On Friday I went out for coffee with daneres, whom I last saw in 1989 (!) We chatted for several hours over tea and gateau at the Victoria cafe (a new discovery on my part). It's very comforting that we get on well now, when our original connection was so long ago and when there was a huge age gap between us.
I was planning to make a post about how much I like living in the digital age, because being online allowed daneres to get back in touch with me, and LJ allows us to keep up with eachother's lives with almost no effort. And in the afternoon I wanted to get hold of some journal articles to read in preparation for starting work next month. So I showed up at the University Library, logged on to a computer there, downloaded a reading list from my email, and then downloaded pdfs of all the papers I wanted from online journals to my memory stick. Which is so incredibly easy and convenient even compared to how I would have gone about retrieving those papers five years ago. But when I got home the internet was full of interesting stuff which distracted me from writing a post about how much I love the internet...
I met up with megamole and company to ogle the Three emperors exhibition at the Royal Academy. It is both gorgeous and really informative; this is actually my second visit, though I didn't get round to writing up the first. My opinion is that anyone who finds themselves in England between now and the end of the exhibition in a month's time should try to get there. It's everything an exhibition should be, both in terms of the presentation and the content.
Things that are cool about it: official portraits of the Imperial family alongside the original formal robes they wore for the portraits! Examples which illustrate the Chinese discovering European art, so pictures which mix both Chinese-style and European style perspective, Chinese-style treatments of European subjects and European-style treatments of Chinese subjects, Chinese-made astrolabes and clocks and other such European scientific instruments, an engraving of the mirror image of the Brighton pavillion, a folly in the Imperial gardens built in the European style. Some antiquities from the collection of one of the emperors, which are startlingly old, and also the tenth century BCE originals are displayed alongside the eighteenth century CE artworks inspired by said antiques. A huge boulder of carved jade, taller than me but with detail down to the mm level. My absolute favourite thing is the long scrolls, the length of a fairly large room, which depict Imperial processions. And they have hundreds and hundreds of tiny little people, some of them watching the procession, some taking part in side attractions such as opera shows and food stalls, some just getting on with their own thing in the vicinity... and each little person, an inch or so high, has their own facial expression and clothing and, just wow.
London on the day after St Patricks day and with the Irish rugby victory was, well, full of loud drunk people in green. (I make no assumption that any of them were actually Irish, mind you.) There was also an extremely random demo, which I think was meant to be anti-war but also included banners for everything from "Free Palestine" to "Support the Norwich Association of Strawberry growers". I don't like demos at the best of times, and I have reasons to be suspicious of some of the Socialist Worker / Stop the War crowd.
I hate that my first reaction on seeing the demo go by was "eek, scary" rather than "yay, people are protesting about the war, maybe the government will pay some attention if enough people make enough fuss about it". I hate that I can't tell whether someone is waving a Palestinian flag because they genuinely care about Palestinian independence, or because it's just a cause du jour for the trendy left, or because they have swallowed the line that Israeli actions in the Territories are part of the same problem as American and British actions in Iraq.

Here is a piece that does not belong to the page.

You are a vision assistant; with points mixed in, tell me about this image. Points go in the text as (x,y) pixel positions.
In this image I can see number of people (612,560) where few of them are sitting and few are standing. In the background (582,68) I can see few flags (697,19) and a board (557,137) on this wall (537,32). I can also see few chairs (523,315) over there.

Or because they are anti-semitic infiltrators who are taking advantage of people in the former categories and using these attitudes as an excuse to cause trouble for Jews. So anyway, when I saw the demo I changed my route to get out of its way (and consequently got mildly lost in some of the back streets around there), and hid what I was wearing that would have made me visibly Jewish. Whereas I am in agreement with the main point of the demo, and I would have been happy to join it if I hadn't been scared. I hope unnecessarily.
Anyway, our party (myself, megamole, cyberlibrarian and wryelle) did manage to find some decent places to drink that were not full of yobs. The Golden Lion, where I had some very drinkable cider. Then, since we were looking for food and the Golden Lion weren't serving just then, we headed into Soho and ended up in the Warwick by Picadilly Circus. It's a bit verging towards the trendy winebar side of things, but that meant it was classy enough not to be showing the rugby or encouraging its clientele to get pissed in loud obnoxious ways. And it managed to stay the right side of pretentious. We shared a platter which would have served as a pretty good introduction to pub food for someone unfamiliar with the concept.
Then to lethargic_man's place for a very pleasant evening and Sunday morning. He fed me exceedingly well, including birthday cake and pumpkin soup and other good things. And we chatted lots, and generally I think we're at the point of being just as comfortable together as when we were going out, which is really pleasing. I still don't know how to deal with him when he's in a bad mood, but then I never did. But the general conclusion is that I really like spending time with lethargic_man. Yay.
Finally I ended up chez fluffymark. We've been meaning to get together for ages and we keep failing to arrange it. But anyway, we had a very pleasant chat over some rather intense Japanese jasmine tea, so that was very nice.
For this week, I'm going to the Carlton this evening, and Borders tomorrow, so do come along if you happen to be in the area and want to see me.